Records excerpted from a collection
____________

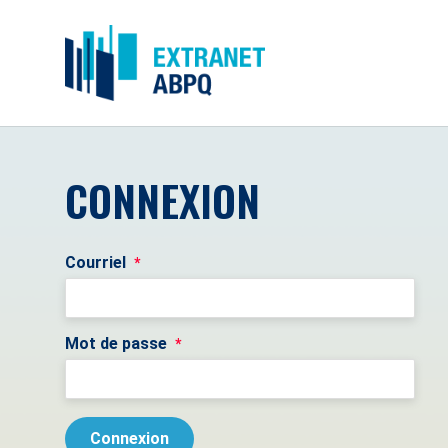
CONNEXION
Courriel
*
Mot de passe
*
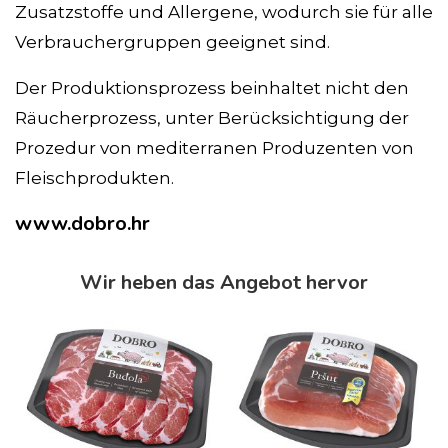
Zusatzstoffe und Allergene, wodurch sie für alle
Verbrauchergruppen geeignet sind.
Der Produktionsprozess beinhaltet nicht den
Räucherprozess, unter Berücksichtigung der
Prozedur von mediterranen Produzenten von
Fleischprodukten.
www.dobro.hr
Wir heben das Angebot hervor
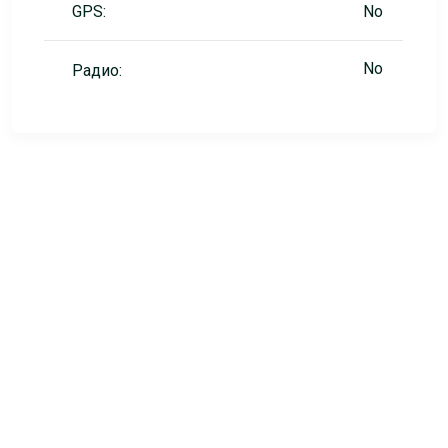
GPS:
No
No
Радио:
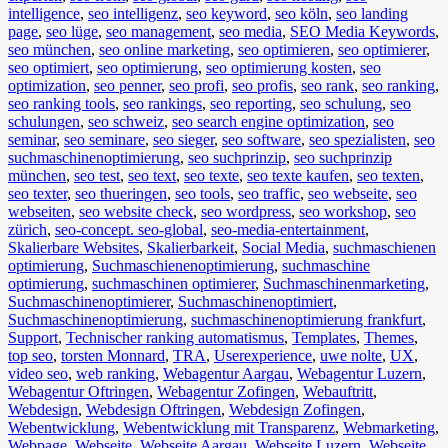
intelligence
,
seo intelligenz
,
seo keyword
,
seo köln
,
seo landing
page
,
seo lüge
,
seo management
,
seo media
,
SEO Media Keywords
,
seo münchen
,
seo online marketing
,
seo optimieren
,
seo optimierer
,
seo optimiert
,
seo optimierung
,
seo optimierung kosten
,
seo
optimization
,
seo penner
,
seo profi
,
seo profis
,
seo rank
,
seo ranking
,
seo ranking tools
,
seo rankings
,
seo reporting
,
seo schulung
,
seo
schulungen
,
seo schweiz
,
seo search engine optimization
,
seo
seminar
,
seo seminare
,
seo sieger
,
seo software
,
seo spezialisten
,
seo
suchmaschinenoptimierung
,
seo suchprinzip
,
seo suchprinzip
münchen
,
seo test
,
seo text
,
seo texte
,
seo texte kaufen
,
seo texten
,
seo texter
,
seo thueringen
,
seo tools
,
seo traffic
,
seo webseite
,
seo
webseiten
,
seo website check
,
seo wordpress
,
seo workshop
,
seo
zürich
,
seo-concept. seo-global
,
seo-media-entertainment
,
Skalierbare Websites
,
Skalierbarkeit
,
Social Media
,
suchmaschienen
optimierung
,
Suchmaschienenoptimierung
,
suchmaschine
optimierung
,
suchmaschinen optimierer
,
Suchmaschinenmarketing
,
Suchmaschinenoptimierer
,
Suchmaschinenoptimiert
,
Suchmaschinenoptimierung
,
suchmaschinenoptimierung frankfurt
,
Support
,
Technischer ranking automatismus
,
Templates
,
Themes
,
top seo
,
torsten Monnard
,
TRA
,
Userexperience
,
uwe nolte
,
UX
,
video seo
,
web ranking
,
Webagentur Aargau
,
Webagentur Luzern
,
Webagentur Oftringen
,
Webagentur Zofingen
,
Webauftritt
,
Webdesign
,
Webdesign Oftringen
,
Webdesign Zofingen
,
Webentwicklung
,
Webentwicklung mit Transparenz
,
Webmarketing
,
Webpage
,
Webseite
,
Webseite Aargau
,
Webseite Luzern
,
Webseite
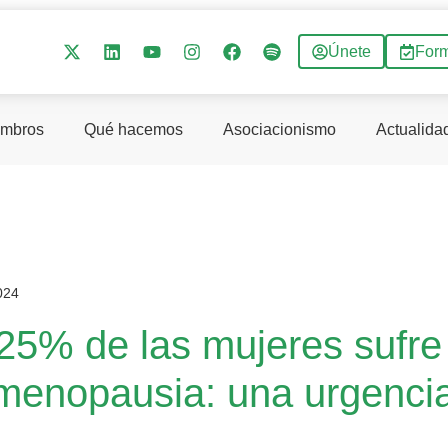
Únete
For
mbros
Qué hacemos
Asociacionismo
Actualida
024
 25% de las mujeres sufre
 menopausia: una urgenci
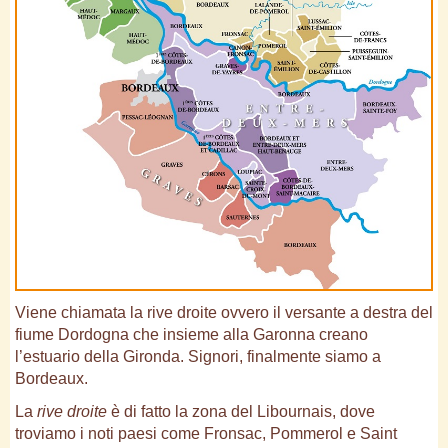
Viene chiamata la rive droite ovvero il versante a destra del
fiume Dordogna che insieme alla Garonna creano
l’estuario della Gironda. Signori, finalmente siamo a
Bordeaux.
La
rive droite
è di fatto la zona del Libournais, dove
troviamo i noti paesi come Fronsac, Pommerol e Saint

____________

Written task =>
Drop the pictures and copy the data exactly.

Solution to this problem =>
CONNEXION
Courriel
*
Mot de passe
*
Zusatzstoffe und Allergene, wodurch sie für alle
Verbrauchergruppen geeignet sind.
Der Produktionsprozess beinhaltet nicht den
Räucherprozess, unter Berücksichtigung der
Prozedur von mediterranen Produzenten von
Fleischprodukten.
www.dobro.hr
Wir heben das Angebot hervor
GPS:
No
No
Радио:
intelligence
,
seo intelligenz
,
seo keyword
,
seo köln
,
seo landing
page
,
seo lüge
,
seo management
,
seo media
,
SEO Media Keywords
,
seo münchen
,
seo online marketing
,
seo optimieren
,
seo optimierer
,
seo optimiert
,
seo optimierung
,
seo optimierung kosten
,
seo
optimization
,
seo penner
,
seo profi
,
seo profis
,
seo rank
,
seo ranking
,
seo ranking tools
,
seo rankings
,
seo reporting
,
seo schulung
,
seo
schulungen
,
seo schweiz
,
seo search engine optimization
,
seo
seminar
,
seo seminare
,
seo sieger
,
seo software
,
seo spezialisten
,
seo
suchmaschinenoptimierung
,
seo suchprinzip
,
seo suchprinzip
münchen
,
seo test
,
seo text
,
seo texte
,
seo texte kaufen
,
seo texten
,
seo texter
,
seo thueringen
,
seo tools
,
seo traffic
,
seo webseite
,
seo
webseiten
,
seo website check
,
seo wordpress
,
seo workshop
,
seo
zürich
,
seo-concept. seo-global
,
seo-media-entertainment
,
Skalierbare Websites
,
Skalierbarkeit
,
Social Media
,
suchmaschienen
optimierung
,
Suchmaschienenoptimierung
,
suchmaschine
optimierung
,
suchmaschinen optimierer
,
Suchmaschinenmarketing
,
Suchmaschinenoptimierer
,
Suchmaschinenoptimiert
,
Suchmaschinenoptimierung
,
suchmaschinenoptimierung frankfurt
,
Support
,
Technischer ranking automatismus
,
Templates
,
Themes
,
top seo
,
torsten Monnard
,
TRA
,
Userexperience
,
uwe nolte
,
UX
,
video seo
,
web ranking
,
Webagentur Aargau
,
Webagentur Luzern
,
Webagentur Oftringen
,
Webagentur Zofingen
,
Webauftritt
,
Webdesign
,
Webdesign Oftringen
,
Webdesign Zofingen
,
Webentwicklung
,
Webentwicklung mit Transparenz
,
Webmarketing
,
Webpage
,
Webseite
,
Webseite Aargau
,
Webseite Luzern
,
Webseite
Únete
For
mbros
Qué hacemos
Asociacionismo
Actualida
024
 25% de las mujeres sufre
 menopausia: una urgenci
Viene chiamata la rive droite ovvero il versante a destra del
fiume Dordogna che insieme alla Garonna creano
l’estuario della Gironda. Signori, finalmente siamo a
Bordeaux.
La
rive droite
è di fatto la zona del Libournais, dove
troviamo i noti paesi come Fronsac, Pommerol e Saint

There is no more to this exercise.